Por Tito Caro
Estuve en Buenos Aires y encontré a mi amiga M.M. que paseaba por la capital. De paso, de un lugar a otro, como siempre, navegando por mares secretos que no se muestran en los mapas de las bibliotecas. Salimos a comer, fuimos a La Dorita una noche.
Había cosas sencillas y al entrar tuve antojos de pollo. Me dijeron que el pollo había llegado bien dispuesto y que estaba con ánimo para el trabajo. No dudo, era buen tipo, pude ver. Pero me dí cuenta que el ave estaba en momento de conflicto metafísico. Los pollos suelen ser indecisos, nunca tienen una idea acabada de la realidad. Este pollo, sin embargo, exageraba. No sabía si quería ir a la cancha, si quería salir de vacaciones, si quería ver comerciales en la televisión. Era bicho de abolengo, eso sí, y me contó que tenía parientes ingleses. Uno de ellos había sido águila a servicio de su Majestad. Ser descendiente de águila no es poca cosa para un pollo y este alado hablaba de sus antepasados con visible añoranza y orgullo. Podría haber sido nuestro compañero de mesa pero como no se decidía, si se quedaba o se iba, dije a M.M. que invitaría a otro bicho, uno que fuera más asentado. Era de la familia de los vacunos. Me tuteó de entrada y me contó que había sido muy feliz en campos infinitos. Me dijo que había tenido institutriz cosmopolita, que había cursado la universidad con profesores particulares, en los amplios salones de su casa. Tenía apellidos sonoros y no te puedo precisar mucho más. Lo que llegó a la mesa no era de este mundo, tenía que ver con la esencia del alma universal. Era alma de un bicho feliz. Nunca había conversado con la especie. La carne, o sería la misma esencia de la carne, se deshacía en la boca y se reía de la insolencia de los dientes y de sus amenazas punzantes. Hablaba al paladar, a las papilas, con ellas se ponía a dialogar sin necesidad de otro interviniente.

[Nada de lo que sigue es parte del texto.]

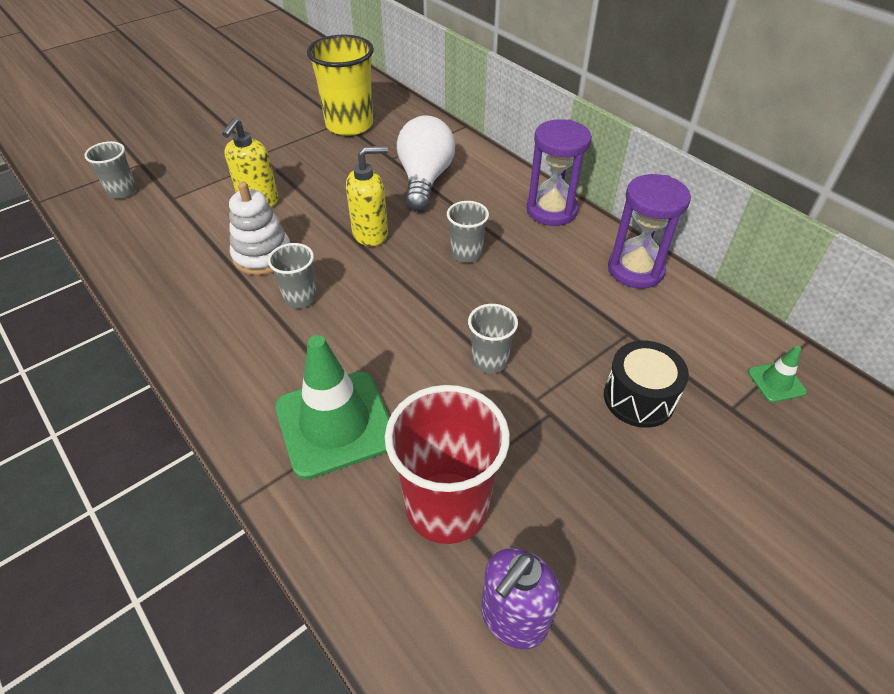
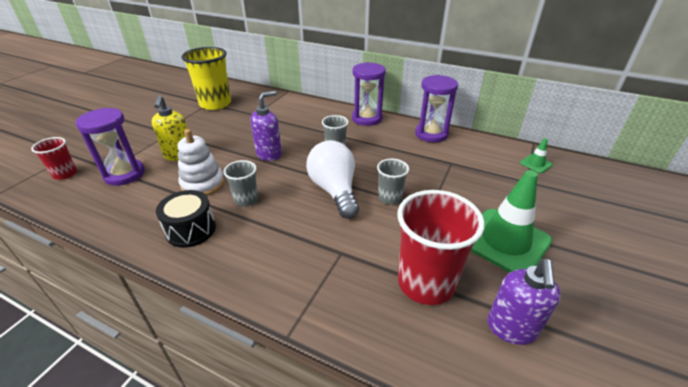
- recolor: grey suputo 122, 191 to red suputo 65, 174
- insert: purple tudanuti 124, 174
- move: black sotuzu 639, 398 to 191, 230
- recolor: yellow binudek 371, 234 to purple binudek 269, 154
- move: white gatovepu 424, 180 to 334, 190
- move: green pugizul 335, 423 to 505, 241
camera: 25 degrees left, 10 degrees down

Como no había ningún esfuerzo para destronchar, para separar, para penetrar, el animal se ofrecía a los sentidos, y lo hacía sin intermediarios. Alma monumental, lector que me sigues. Quedé sin palabras cuando descubrí que se había ido del plato sin que yo me diera cuenta acabada de lo ocurrido. Se había ido, podía ver el vacío que dejaba y sin embargo estaba presente, en cuerpo y alma. Miré a M.M. que también vivía el transe de la nada. Me dijo que había sido feliz con el animal. Pregunté si era infeliz ahora que el animal se había ido. Me respondió que seguía feliz con la presencia del recuerdo.
Hablamos de la ciudad, de sus calles, de su gente. Comentamos alguna añoranza que se lee en los rostros como si estos reflejaran la sufrida separación de una matriz ideal. Y nos quedamos hablando sin consecuencias hasta que cerró la casa y nos avisaron que se estaban marchando. Gesto de grandeza que hago cuestión de alabar. Los dueños del lugar quisieron despedirse de nosotros, saludarnos antes de la separación. No vinieron a interrumpir nuestros divagues, no nos impusieron el imperio del horario. Se fueron, quedamos, al aire libre, en la única mesa que había sobre la vereda. Amanecía y los primeros caminantes del día, llegaban para saludarnos y para festejar, con alguna ironía metida en el saludo, la transgresión de estar a una mesa, con una botella de vino a horas tempranas del tiempo.
Tito Caro en La Dorita, de Buenos Aires
Paseando por “la Reina del Plata”, el decano de los periodistas gastronómicos de Paraguay tuvo el tino de caer en el sitio indicado, a la hora justa y con la compañía correcta. Un relato para chuparse los dedos.